Jardinier et/ou berger ?





















Du point de vue de l’étymologie, le mot « culture » est issu du mot latin Cultura, lui-même issu du mot latin Colere : habiter, cultiver, ou honorer. Ce qui suggère que la culture se réfère, en général, à l’activité humaine, à l’action de cultiver, dans le domaine de l’agriculture en particulier.


Cicéron fut le premier, dans la Rome Antique, à appliquer le mot Cultura à l'être humain. Dans son œuvre philosophique « Tusculanes », vers 45 av J.C., il écrit qu’un champ, aussi fertile soit-il, ne peut être productif sans culture, et que c'est la même chose pour l'humain sans enseignement.

Un champ,

bien que fertile,

sans la culture,

ne peut donner de bons fruits,

de même l’âme sans enseignement ;

ainsi chacune des deux choses

sans l’autre est impuissante.

Cicéron - Tusculanes, II, 13 - Août 45 av J.C


La culture, ainsi définie, désigne à la fois le soin que l'on donne à la terre, et l'attention que l'on donne à l'esprit ; à la fois l'action de cultiver la terre et l'ensemble des connaissances acquises par un individu.


D’où la signification du verbe cultiver : faire grandir, donner vie, et prendre soin.

Le cultivateur sait que la Terre est un processus vivant qui nécessite qu’on en prenne soin et qu’on le préserve pour que la terre continue à vivre. Ce cultivateur et donc à la fois paysan et jardinier :

- paysan au sens où il produit la nourriture et le pain sans lesquels le genre humain ne pourrait pas subsister

- jardinier au sens où il prend soin de la nature.


Rappelons que ce lien, entre le travail de la terre et sa préservation, qui est au cœur de la pensée écologique, était déjà cité dans la Bible, au livre de la Genèse : Adam, qui était le premier homme à avoir été créé par Dieu, lors du sixième jour de la Création, fut placé par Dieu dans le jardin d’Eden pour qu’il cultive le sol et garde le jardin:

8. L'Eternel Dieu planta un jardin en Eden, du côté de l'est, et il y mit l'homme qu'il avait façonné.

9. L'Eternel Dieu fit pousser du sol des arbres de toute sorte, agréables à voir et porteurs de fruits bons à manger. Il fit pousser l'arbre de la vie au milieu du jardin, ainsi que l'arbre de la connaissance du bien et du mal.

15. L'Eternel Dieu prit l'homme et le plaça dans le jardin d'Eden pour qu'il le cultive et le garde.

Le jardin d'Eden (Genèse 2.4-25)


Par ailleurs, à la fin du 18ème siècle, Thomas Jefferson, homme d’État américain, introduisit une nouvelle conception du paysan, en affirmant :

Le paysan est vertueux non parce qu’il est proche de la nature, mais parce qu’il est indépendant. C’est-à-dire qu’il est aux commandes de sa propre activité, responsable de ses initiatives comme de leurs conséquences, non soumis à un maître ni même à sa tâche, mais en dialogue avec son coin de terre et sa ferme.

## Consignes
[a] Recopiez fidèlement le passage de l'extrait sur la notion de culture allant de « Rappelons que ce » jusqu'à « d'Eden (Genèse 2.4-25) ».
[b] Répondez brièvement aux questions suivantes d'après l'extrait sur la notion de culture.
(i) De quel mot latin le mot Cultura est-il lui-même issu ?
(ii) Lors de quel jour de la Création Adam a-t-il été créé ?
(iii) Selon Thomas Jefferson, pour quelle raison le paysan est-il vertueux ?

## Jeu de données
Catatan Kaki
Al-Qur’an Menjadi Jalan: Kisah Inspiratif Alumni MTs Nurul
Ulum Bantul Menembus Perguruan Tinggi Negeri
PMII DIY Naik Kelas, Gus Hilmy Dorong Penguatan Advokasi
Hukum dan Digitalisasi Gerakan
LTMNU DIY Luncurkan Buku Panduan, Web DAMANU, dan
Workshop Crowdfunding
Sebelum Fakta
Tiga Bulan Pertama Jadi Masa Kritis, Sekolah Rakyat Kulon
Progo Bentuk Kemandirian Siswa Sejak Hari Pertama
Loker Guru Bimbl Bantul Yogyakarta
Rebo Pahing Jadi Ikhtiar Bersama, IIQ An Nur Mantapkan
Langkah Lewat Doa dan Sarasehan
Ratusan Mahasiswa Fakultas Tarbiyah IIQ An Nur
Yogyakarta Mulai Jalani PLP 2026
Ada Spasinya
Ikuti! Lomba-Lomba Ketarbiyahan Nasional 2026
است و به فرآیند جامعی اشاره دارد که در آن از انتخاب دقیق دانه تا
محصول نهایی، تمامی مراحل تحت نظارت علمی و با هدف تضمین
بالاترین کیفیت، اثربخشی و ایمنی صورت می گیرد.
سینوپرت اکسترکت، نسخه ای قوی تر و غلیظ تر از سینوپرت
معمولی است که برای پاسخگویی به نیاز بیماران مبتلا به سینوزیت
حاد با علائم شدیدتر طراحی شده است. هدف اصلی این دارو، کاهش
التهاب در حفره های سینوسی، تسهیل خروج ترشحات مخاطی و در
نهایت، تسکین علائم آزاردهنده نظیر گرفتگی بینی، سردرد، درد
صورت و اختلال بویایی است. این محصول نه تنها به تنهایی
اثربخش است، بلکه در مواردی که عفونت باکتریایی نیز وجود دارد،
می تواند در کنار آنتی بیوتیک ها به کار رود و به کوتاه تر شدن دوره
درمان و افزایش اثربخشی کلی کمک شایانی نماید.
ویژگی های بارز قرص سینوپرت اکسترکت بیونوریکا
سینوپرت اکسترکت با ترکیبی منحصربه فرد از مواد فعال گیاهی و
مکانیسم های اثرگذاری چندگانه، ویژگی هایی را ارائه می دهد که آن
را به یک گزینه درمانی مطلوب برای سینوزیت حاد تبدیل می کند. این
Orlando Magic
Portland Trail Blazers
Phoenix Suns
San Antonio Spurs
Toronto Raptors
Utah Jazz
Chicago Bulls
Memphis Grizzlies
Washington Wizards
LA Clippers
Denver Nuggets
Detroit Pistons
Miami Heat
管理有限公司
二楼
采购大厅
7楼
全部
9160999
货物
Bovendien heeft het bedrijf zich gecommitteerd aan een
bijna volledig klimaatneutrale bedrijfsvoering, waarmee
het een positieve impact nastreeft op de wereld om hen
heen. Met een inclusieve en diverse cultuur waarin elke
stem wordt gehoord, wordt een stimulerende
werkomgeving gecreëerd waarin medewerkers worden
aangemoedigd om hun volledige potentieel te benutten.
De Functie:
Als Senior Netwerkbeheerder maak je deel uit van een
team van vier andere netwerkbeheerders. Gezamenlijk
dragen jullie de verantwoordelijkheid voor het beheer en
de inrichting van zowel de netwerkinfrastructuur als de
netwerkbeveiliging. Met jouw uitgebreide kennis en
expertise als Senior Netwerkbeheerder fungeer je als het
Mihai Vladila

## Corrigé des exercices
[a]
Rappelons que ce lien, entre le travail de la terre et sa préservation, qui est au cœur de la pensée écologique, était déjà cité dans la Bible, au livre de la Genèse : Adam, qui était le premier homme à avoir été créé par Dieu, lors du sixième jour de la Création, fut placé par Dieu dans le jardin d’Eden pour qu’il cultive le sol et garde le jardin:

8. L'Eternel Dieu planta un jardin en Eden, du côté de l'est, et il y mit l'homme qu'il avait façonné.

9. L'Eternel Dieu fit pousser du sol des arbres de toute sorte, agréables à voir et porteurs de fruits bons à manger. Il fit pousser l'arbre de la vie au milieu du jardin, ainsi que l'arbre de la connaissance du bien et du mal.

15. L'Eternel Dieu prit l'homme et le plaça dans le jardin d'Eden pour qu'il le cultive et le garde.

Le jardin d'Eden (Genèse 2.4-25)

[b]
(i) Du mot latin Colere.
(ii) Lors du sixième jour de la Création.
(iii) Parce qu'il est indépendant.